I’ve weighed my bags, two fifty pounders. I’ll be paying 50 dollars for an extra bag. That is $1.00 per pound. Like the cost of what, organic carrots perhaps? My quest will be to unload all the items I am dragging with me. How do I unload it? Who wants them? I’ve got seeds, books, shoes, snack bars, plastic balls, and those dam pen nibs. Yes, I said pen nibs. If I indeed find a home for them then I will rest in peace. Really. Today they have changed my view of writing. At least the chore of writing doesn’t seem like “cursive cursive” anymore. Alas, I can say this because I have a year off and when I teach I never teach penmanship anyway. I teach keyboarding (thank you Mavis Beacon).

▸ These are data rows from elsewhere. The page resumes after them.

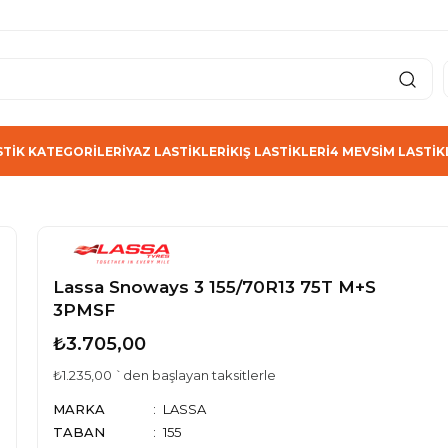
STİK KATEGORİLERİ
YAZ LASTİKLERİ
KIŞ LASTİKLERİ
4 MEVSİM LASTİK
Lassa Snoways 3 155/70R13 75T M+S
3PMSF
₺3.705,00
₺1.235,00
`den başlayan taksitlerle
MARKA
LASSA
TABAN
155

Now, I’m bringing 20 boxes of 141 nibs to Tanzania, and nobody asked from them. They asked for nail clippers, pens, globes, shoes, sheets, and Parmesan cheese, but not nibs. Well, I never get what I ask for (does my sabbatical count?), so these folks will get Esterbrook school medium firm nibs. Like it our leave it.

September 7, 2009

"Put your pointer finger..

...on the equator," I told the boys.

I didn't have time to say much more about my trip as I rifled through the enormous reading selection housed in the mediation room on the second floor. Liam was reading and Shane was smiling with a wet head. "We are going on a two part journey to Tanzania. See if you can find it, 'cuz it is there where I'll have my next swim", I yelled as I left.

Actually, I was thinking about tsetse flies and bug nets and weighing my bags each day not swimming. I get 50lbs per bag, and I'm hoping to use it all. I have a tent, a pad, powerbars and wetones, and I've frantically making art. It is a portable type of art and I'm thinking I can share some of the pictographs from our trip to the sierra de Guadalupe in (Baja California) with our future friends in Arusha, Tanzania. I started with making patches for backpacks and now I'm framing little pieces of cloth with pine needles and bark(riveting isn't it Jack?).

So, two 50 pound bags for what?? First we will be heading to the "bush", as Seppo calls it, and visiting sites near Kondoa. A well know place in the Rift Valley full of pictographs of people and animals. Reports of vandalism have reached our ears, and we know how faded images get, but it takes seeing it, and we are ready. Jon is armed with cameras and battery packs and his secret weapon, dstretch. We are leaving everything up to our email correspondent John Cavallo (Rock Art Conservation of Tanzania) . He is researching and documenting the sites, and lucky us, we will be joining him.

Part two includes a visit to the coast, to a place near Bagamoyo. I've signed on with Earthrising to create a natural, sustainable, home. This project is the passion of our leader Elke Cole, a builder/architect living in an eco-village in British Columbia. She is incredible talented and I've decided to join the group for 6 weeks.

That is all I know. I've been told the beer is 2 bucks a bottle and that there is a great place for Indian food in Arusha. The big T......... is still a big question mark????